UN calls for Libya ceasefire
An estimated 6,000 migrants and refugees are held in detention centres across Libya, which splintered into a patchwork of competing power bases following the overthrow of former leader Muammar Gaddafi in a NATO–backed uprising in 2011.
Approximately 50,000 registered refugees and asylum seeker,s as well as some 800,000 migrants, are currently living elsewhere in Libya, according to UNHCR.
The UN has repeatedly warned the sprawling North African country is not a safe place for migrants and refugees to be held and called for those in detention centres to be released.

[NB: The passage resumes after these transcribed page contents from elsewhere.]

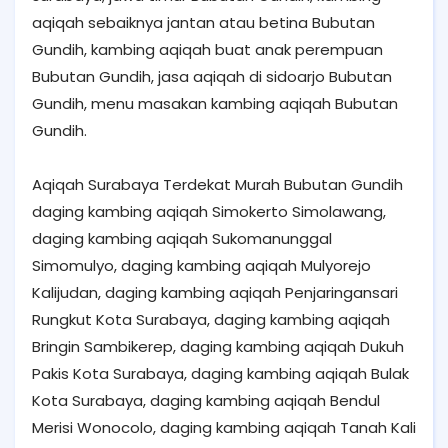
aqiqah sebaiknya jantan atau betina Bubutan
Gundih, kambing aqiqah buat anak perempuan
Bubutan Gundih, jasa aqiqah di sidoarjo Bubutan
Gundih, menu masakan kambing aqiqah Bubutan
Gundih.
Aqiqah Surabaya Terdekat Murah Bubutan Gundih
daging kambing aqiqah Simokerto Simolawang,
daging kambing aqiqah Sukomanunggal
Simomulyo, daging kambing aqiqah Mulyorejo
Kalijudan, daging kambing aqiqah Penjaringansari
Rungkut Kota Surabaya, daging kambing aqiqah
Bringin Sambikerep, daging kambing aqiqah Dukuh
Pakis Kota Surabaya, daging kambing aqiqah Bulak
Kota Surabaya, daging kambing aqiqah Bendul
Merisi Wonocolo, daging kambing aqiqah Tanah Kali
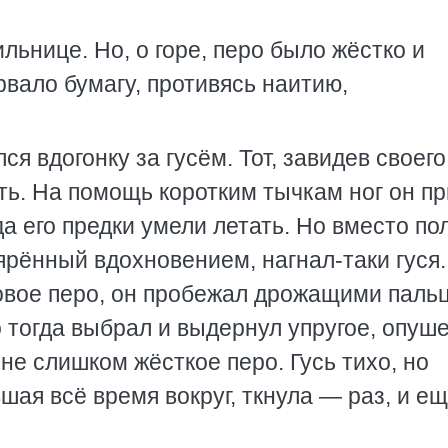
льнице. Но, о горе, перо было жёстко и
рвало бумагу, противясь наитию,
ся вдогонку за гусём. Тот, завидев своего
ть. На помощь коротким тычкам ног он п
а его предки умели летать. Но вместо по
ярённый вдохновением, нагнал-таки гуся.
новое перо, он пробежал дрожащими паль
о тогда выбрал и выдернул упругое, опуш
не слишком жёсткое перо. Гусь тихо, но
шая всё время вокруг, ткнула — раз, и ещ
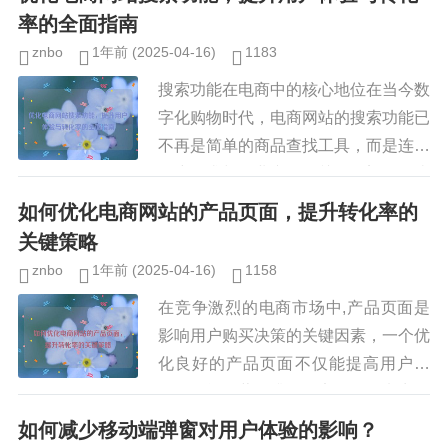
率的全面指南
znbo
1年前
(2025-04-16)
1183
搜索功能在电商中的核心地位在当今数
字化购物时代，电商网站的搜索功能已
不再是简单的商品查找工具，而是连接
用户需求与企业产品的关键桥梁，据统
计，超过30%的电商网站访问者会直接
如何优化电商网站的产品页面，提升转化率的
使用搜索框查找商品，而这些用...
关键策略
znbo
1年前
(2025-04-16)
1158
在竞争激烈的电商市场中,产品页面是
影响用户购买决策的关键因素，一个优
化良好的产品页面不仅能提高用户体
验，还能显著提升转化率，许多电商网
站的产品页面存在信息不足、加载速度
如何减少移动端弹窗对用户体验的影响？
慢、设计混乱等问题，导致潜在客户...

The warnings escalated in recent days after a deadly air raid on a detention centre for migrants and refugees near capital Tripoli killed at least 60 people and wounded 77 others, prompting the UN Security Council to call for Libya’s warring parties to commit to a ceasefire.
Libya’s internationally recognised Government of National Accord (GNA) blamed renegade commander Khalifa Haftar‘s Libya National Army (LNA) for the killings.
The LNA denied the accusation, saying it targeted a nearby militia’s position, but did not attack the hangar where the migrants were being held.
LNA, which controls the oil-rich eastern part of Libya and much of the south, enjoys the support of Egypt, the United Arab Emirates, and Russia. In April, under Haftar’s command, it launched an offensive in a bid to wrestle control of Tripoli from the GNA.
But LNA has faced stiff resistance from several militia groups aligned with the GNA, which is aided by Turkey and Qatar.
Haftar, who casts himself as a foe of “extremism” but is viewed by opponents as a new authoritarian leader in the mould of Gaddafi, has previously vowed to continue his offensive until Libya is “cleansed of terrorism”.